Edge-based industrial machine vision applications
Machine vision systems are pervasive. You’ll find them everywhere you go and they are part of everything you use. From spam filters to image recognition and processing, they have permeated our daily lives, whether at home, at work, or commuting between the two. Within the industrial manufacturing and production environments you’ll find many machine vision based systems deployed. The basic approach is that digital cameras capture images of, say, packets of rice being filled and sealed. In real time, computer algorithms are used to process the images and, by comparing them against known “good” images, detect problems. Perhaps the bag has split, or has not been filled completely, or maybe the sealing process has left a corner open. As machine vision has advanced, so has its ability to detect more and more potential failure conditions, resulting in improved production quality and throughput.

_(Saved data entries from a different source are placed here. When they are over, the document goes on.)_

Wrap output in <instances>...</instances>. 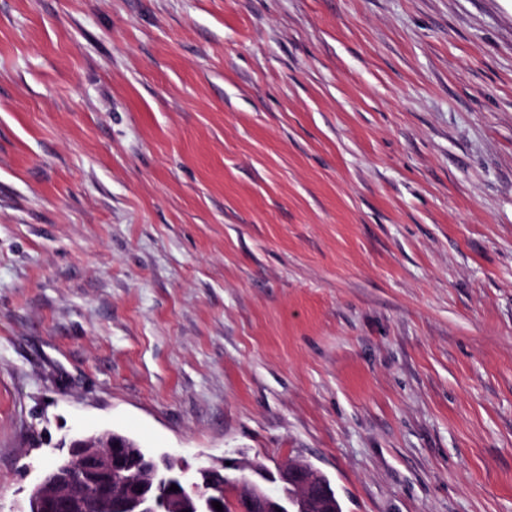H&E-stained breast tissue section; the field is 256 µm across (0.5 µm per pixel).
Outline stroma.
I'll use <instances>...</instances> for the list:
<instances>
[{
	"label": "stroma",
	"instance_id": "35a3bbf8",
	"mask_svg": "<svg viewBox=\"0 0 512 512\" xmlns=\"http://www.w3.org/2000/svg\"><path fill=\"white\" fill-rule=\"evenodd\" d=\"M108 429L512 512V0H0V512Z\"/></svg>",
	"mask_w": 512,
	"mask_h": 512
}]
</instances>
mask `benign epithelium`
Listing matches in <instances>:
<instances>
[{"label": "benign epithelium", "mask_w": 512, "mask_h": 512, "mask_svg": "<svg viewBox=\"0 0 512 512\" xmlns=\"http://www.w3.org/2000/svg\"><path fill=\"white\" fill-rule=\"evenodd\" d=\"M123 444L110 434L77 439L72 444L70 463L64 473L47 468L39 485L29 496L30 512H87L90 504L100 512H180L174 498L194 485L176 492L165 491L161 497L145 499V493L123 481L127 462L120 448ZM224 475V483L238 484L233 497L236 512H293L292 501L304 503L307 512H334V506L323 492L318 475L298 463L281 465L276 470L279 486L288 489L282 497L258 482L239 479L235 463L213 467Z\"/></svg>", "instance_id": "1"}]
</instances>
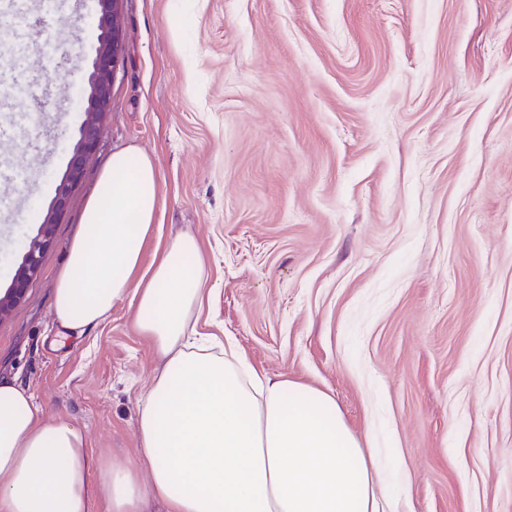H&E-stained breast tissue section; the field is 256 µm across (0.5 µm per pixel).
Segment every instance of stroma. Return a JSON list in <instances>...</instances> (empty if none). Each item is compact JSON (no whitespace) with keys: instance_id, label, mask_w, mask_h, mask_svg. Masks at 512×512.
<instances>
[{"instance_id":"obj_1","label":"stroma","mask_w":512,"mask_h":512,"mask_svg":"<svg viewBox=\"0 0 512 512\" xmlns=\"http://www.w3.org/2000/svg\"><path fill=\"white\" fill-rule=\"evenodd\" d=\"M74 60L27 66L46 107L35 191L0 222V289L66 168L95 0H67ZM102 141L0 322V380L76 423L113 466L140 463L158 369L116 303L56 334L53 295L113 153L162 187L149 260L193 235L194 326L259 373L330 393L411 482L410 512H512V0H125Z\"/></svg>"}]
</instances>
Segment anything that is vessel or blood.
Returning a JSON list of instances; mask_svg holds the SVG:
<instances>
[{"label": "vessel or blood", "instance_id": "vessel-or-blood-1", "mask_svg": "<svg viewBox=\"0 0 512 512\" xmlns=\"http://www.w3.org/2000/svg\"><path fill=\"white\" fill-rule=\"evenodd\" d=\"M35 7L55 15L60 12L59 0H0V15L6 13L12 18L11 30L0 32L1 71L21 67L31 61L25 19ZM38 92V87L34 85H18L6 80L0 82V217L5 219L19 214L22 198L15 188L33 185V170L37 162L15 155V139L5 136L4 131L8 128L24 131L37 128L38 116L15 109L14 104L36 97Z\"/></svg>", "mask_w": 512, "mask_h": 512}]
</instances>
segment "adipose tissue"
I'll return each instance as SVG.
<instances>
[{
	"instance_id": "adipose-tissue-1",
	"label": "adipose tissue",
	"mask_w": 512,
	"mask_h": 512,
	"mask_svg": "<svg viewBox=\"0 0 512 512\" xmlns=\"http://www.w3.org/2000/svg\"><path fill=\"white\" fill-rule=\"evenodd\" d=\"M159 198L151 159L114 153L53 304L59 334L81 336L136 298L134 328L160 363L138 419L144 468L112 466L79 426L0 380V512H399L330 394L257 373L234 343L220 355L192 343L204 278L194 237L174 238L137 277Z\"/></svg>"
}]
</instances>
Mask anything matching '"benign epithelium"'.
I'll return each mask as SVG.
<instances>
[{
  "label": "benign epithelium",
  "instance_id": "benign-epithelium-1",
  "mask_svg": "<svg viewBox=\"0 0 512 512\" xmlns=\"http://www.w3.org/2000/svg\"><path fill=\"white\" fill-rule=\"evenodd\" d=\"M123 0H96V45L91 59L83 64V120L69 150L65 171L58 179L54 196L42 214L38 233L24 246L12 282L0 291V322L6 319L37 278L45 250L54 242L56 225L69 206L73 190L81 182L87 162L97 150L112 109V85L122 64ZM43 51L57 66L71 63L65 44L48 37Z\"/></svg>",
  "mask_w": 512,
  "mask_h": 512
}]
</instances>
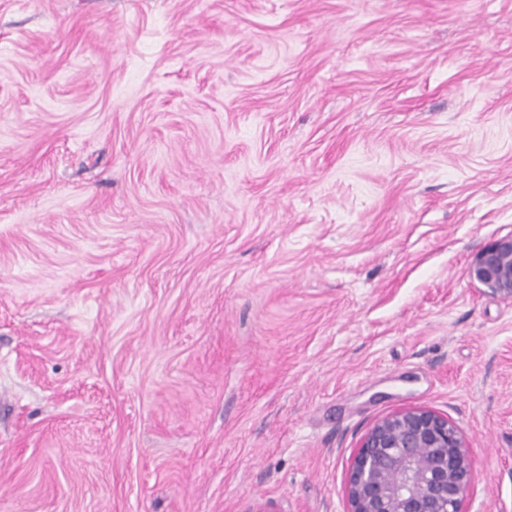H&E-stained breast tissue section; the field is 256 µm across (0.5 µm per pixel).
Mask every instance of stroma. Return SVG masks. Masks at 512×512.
<instances>
[{
	"label": "stroma",
	"mask_w": 512,
	"mask_h": 512,
	"mask_svg": "<svg viewBox=\"0 0 512 512\" xmlns=\"http://www.w3.org/2000/svg\"><path fill=\"white\" fill-rule=\"evenodd\" d=\"M512 0H0V512H348L408 407L512 512ZM471 275L493 293L512 299V234L487 243L476 255Z\"/></svg>",
	"instance_id": "stroma-1"
}]
</instances>
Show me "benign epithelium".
Listing matches in <instances>:
<instances>
[{"label": "benign epithelium", "instance_id": "obj_1", "mask_svg": "<svg viewBox=\"0 0 512 512\" xmlns=\"http://www.w3.org/2000/svg\"><path fill=\"white\" fill-rule=\"evenodd\" d=\"M471 275L512 299V234L487 243ZM472 478L468 446L456 425L411 407L382 417L363 435L346 492L350 512H463Z\"/></svg>", "mask_w": 512, "mask_h": 512}]
</instances>
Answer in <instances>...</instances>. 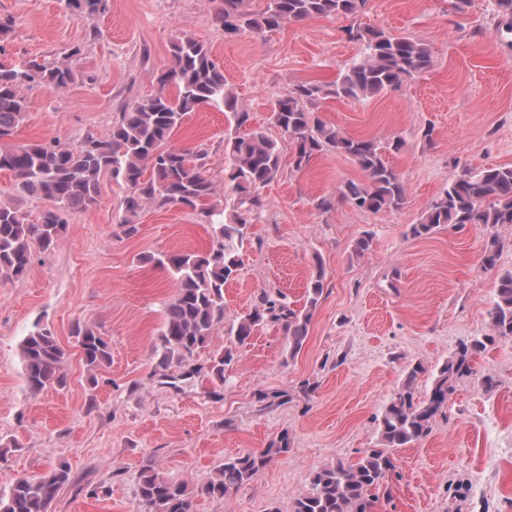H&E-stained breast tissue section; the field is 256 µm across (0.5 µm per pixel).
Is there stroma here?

The algorithms used in such machine vision systems are broadly classified as artificial intelligence (AI) based and utilize deep-learning neural networks to digitally “see” the objects to be checked. As manufacturing operations continue to be transformed with initiatives such as Industry 4.0 and the Industrial Internet of Things (IIoT), machine vision applications will play an increasing role in improving operational efficiencies. Unlike early AI implementations, which required huge compute resources that were often constrained to a data center, today’s AI-based machine vision applications need to be closer to the “edge” in order to provide highly accurate, fast and actionable image detection.